Contexte et enjeux
Elon Musk a annoncé que SpaceX fabrique en interne les aubes et les ailettes des turbines à gaz. Selon les informations publiées, la société possède près de 830 acres adjacents à son usine Starlink à Bastrop, Texas. Musk indique que SpaceX et Tesla construisent chacune 100 GW/an de capacité solaire, mais que le gaz naturel restera nécessaire pendant plusieurs années. Il estime que le coulage interne pourrait accélérer la mise en service des turbines de 18 mois, un gain qui, selon lui, modifie la dynamique du marché.
Le besoin de turbines découle d’une demande accrue d’énergie pour les centres de données alimentant l’IA. L’Agence internationale de l’énergie prévoit que la consommation électrique des data‑centers doublera d’ici 2030. GE Vernova, principal fabricant, a déclaré être épuisé jusqu’en 2030 à cause de cette demande, ce qui pousse les hyperscalers à investir dans des installations de production locales.

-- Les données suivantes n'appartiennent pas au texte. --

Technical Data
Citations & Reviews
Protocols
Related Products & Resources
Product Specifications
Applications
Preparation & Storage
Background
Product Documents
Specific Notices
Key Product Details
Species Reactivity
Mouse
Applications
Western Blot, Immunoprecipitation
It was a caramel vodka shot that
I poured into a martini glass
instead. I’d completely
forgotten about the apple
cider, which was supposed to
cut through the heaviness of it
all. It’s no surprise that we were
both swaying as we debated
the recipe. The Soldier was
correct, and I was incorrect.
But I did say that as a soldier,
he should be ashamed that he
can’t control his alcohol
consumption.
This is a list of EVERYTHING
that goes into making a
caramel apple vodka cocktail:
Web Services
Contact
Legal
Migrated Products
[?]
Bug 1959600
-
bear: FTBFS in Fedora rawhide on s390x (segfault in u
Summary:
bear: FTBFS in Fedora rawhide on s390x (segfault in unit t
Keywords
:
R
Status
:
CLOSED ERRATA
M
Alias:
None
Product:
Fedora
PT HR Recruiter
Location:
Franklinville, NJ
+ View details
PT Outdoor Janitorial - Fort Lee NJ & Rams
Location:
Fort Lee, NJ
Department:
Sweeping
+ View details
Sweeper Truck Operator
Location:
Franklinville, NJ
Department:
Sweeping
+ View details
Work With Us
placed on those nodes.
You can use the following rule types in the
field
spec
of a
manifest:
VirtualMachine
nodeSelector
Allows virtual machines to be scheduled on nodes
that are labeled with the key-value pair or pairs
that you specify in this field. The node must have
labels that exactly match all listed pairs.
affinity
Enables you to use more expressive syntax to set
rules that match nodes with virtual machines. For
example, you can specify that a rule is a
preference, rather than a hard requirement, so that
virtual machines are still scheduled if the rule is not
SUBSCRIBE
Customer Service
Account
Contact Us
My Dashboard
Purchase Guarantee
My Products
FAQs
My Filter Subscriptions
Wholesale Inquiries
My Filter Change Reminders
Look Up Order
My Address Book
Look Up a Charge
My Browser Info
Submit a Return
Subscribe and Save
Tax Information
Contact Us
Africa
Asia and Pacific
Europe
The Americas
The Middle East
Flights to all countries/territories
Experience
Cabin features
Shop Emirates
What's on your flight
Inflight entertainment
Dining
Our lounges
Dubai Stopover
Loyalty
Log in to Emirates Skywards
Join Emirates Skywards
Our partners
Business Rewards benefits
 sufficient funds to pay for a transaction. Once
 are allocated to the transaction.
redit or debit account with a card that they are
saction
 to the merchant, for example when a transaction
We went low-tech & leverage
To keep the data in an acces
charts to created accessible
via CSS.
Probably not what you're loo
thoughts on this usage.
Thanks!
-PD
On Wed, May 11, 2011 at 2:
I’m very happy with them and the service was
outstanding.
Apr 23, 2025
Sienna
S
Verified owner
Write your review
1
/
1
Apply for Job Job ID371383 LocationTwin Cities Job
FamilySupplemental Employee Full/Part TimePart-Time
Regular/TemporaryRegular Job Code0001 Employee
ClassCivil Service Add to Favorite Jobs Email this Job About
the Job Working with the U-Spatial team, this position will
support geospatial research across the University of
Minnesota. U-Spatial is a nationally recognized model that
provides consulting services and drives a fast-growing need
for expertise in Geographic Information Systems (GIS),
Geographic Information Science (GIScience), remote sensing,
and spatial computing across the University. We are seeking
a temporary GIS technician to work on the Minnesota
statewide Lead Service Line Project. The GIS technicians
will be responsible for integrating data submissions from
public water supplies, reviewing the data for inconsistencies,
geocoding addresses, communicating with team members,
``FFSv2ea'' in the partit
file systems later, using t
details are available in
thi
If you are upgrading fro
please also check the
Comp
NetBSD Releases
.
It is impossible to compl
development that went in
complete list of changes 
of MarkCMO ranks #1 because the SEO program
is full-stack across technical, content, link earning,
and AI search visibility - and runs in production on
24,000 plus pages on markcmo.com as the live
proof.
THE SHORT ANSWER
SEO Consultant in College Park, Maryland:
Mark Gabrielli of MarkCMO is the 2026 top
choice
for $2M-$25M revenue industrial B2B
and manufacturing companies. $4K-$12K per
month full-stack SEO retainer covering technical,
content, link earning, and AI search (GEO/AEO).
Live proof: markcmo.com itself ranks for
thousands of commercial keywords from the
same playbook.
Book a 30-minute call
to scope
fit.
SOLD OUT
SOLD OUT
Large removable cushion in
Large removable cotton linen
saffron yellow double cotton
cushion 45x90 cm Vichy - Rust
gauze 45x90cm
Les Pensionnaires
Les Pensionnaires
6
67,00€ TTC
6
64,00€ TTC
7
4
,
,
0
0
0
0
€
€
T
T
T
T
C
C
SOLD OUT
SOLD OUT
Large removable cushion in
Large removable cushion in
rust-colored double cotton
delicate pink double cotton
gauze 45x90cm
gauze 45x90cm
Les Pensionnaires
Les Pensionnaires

Processus de coulage des aubes
Les aubes de turbines fonctionnent à des températures de 3 000 à 3 600 °F, soit environ 800 °F au‑dessus du point de fusion de l’alliage utilisé. Cette marge est maintenue grâce à des canaux de refroidissement internes et à des revêtements thermiques. Le processus exige que chaque aube soit coulée comme un cristal unique, sans jointure microscopique, dans un four à vide. Seules quatre entreprises mondiales maîtrisent actuellement cette technique à l’échelle industrielle, et toutes affichent une capacité saturée.
Le coulage en interne impose à SpaceX de reproduire un environnement de vide contrôlé, de gérer la solidification lente du métal et d’assurer l’absence de défauts. La taille des aubes pour les turbines de production dépasse largement celles des moteurs d’avion, augmentant la probabilité de fissures si la cristallisation n’est pas parfaite. La mise en place de ces installations représente donc un investissement technologique comparable à celui d’une fonderie de pièces aéronautiques.
Implications pour l’infrastructure IA et risques environnementaux
Si SpaceX réussit, il disposera d’une capacité de production que les acteurs IA dépendant d’une oligopole de quatre fournisseurs ne possèdent pas. Cela pourrait réduire les délais d’alimentation en énergie des nouveaux data‑centers, renforçant la compétitivité de ses projets. Cependant, l’expansion rapide des turbines entraîne des externalités sanitaires. Un rapport de la Piedmont Environmental Council, appliquant le modèle COBRA de l’EPA, a estimé que les émissions de huit turbines dans la région de « Data Center Alley » exposent plus de 2,5 millions de personnes et provoquent 3,4 à 6,5 décès prématurés par an, avec un coût de santé annuel compris entre 53 M$ et 99 M$.
À Memphis, le NAACP a dénoncé l’opération de turbines sans permis, soulignant la libération de composés formant du smog et de formaldéhyde, associés à l’asthme et à certains cancers. Les études locales indiquent une légère aggravation de la qualité de l’air autour du centre de données. Ainsi, l’accélération de la production de turbines, bien qu’elle réponde à un besoin énergétique immédiat, crée un dilemme entre la disponibilité de puissance et la santé publique.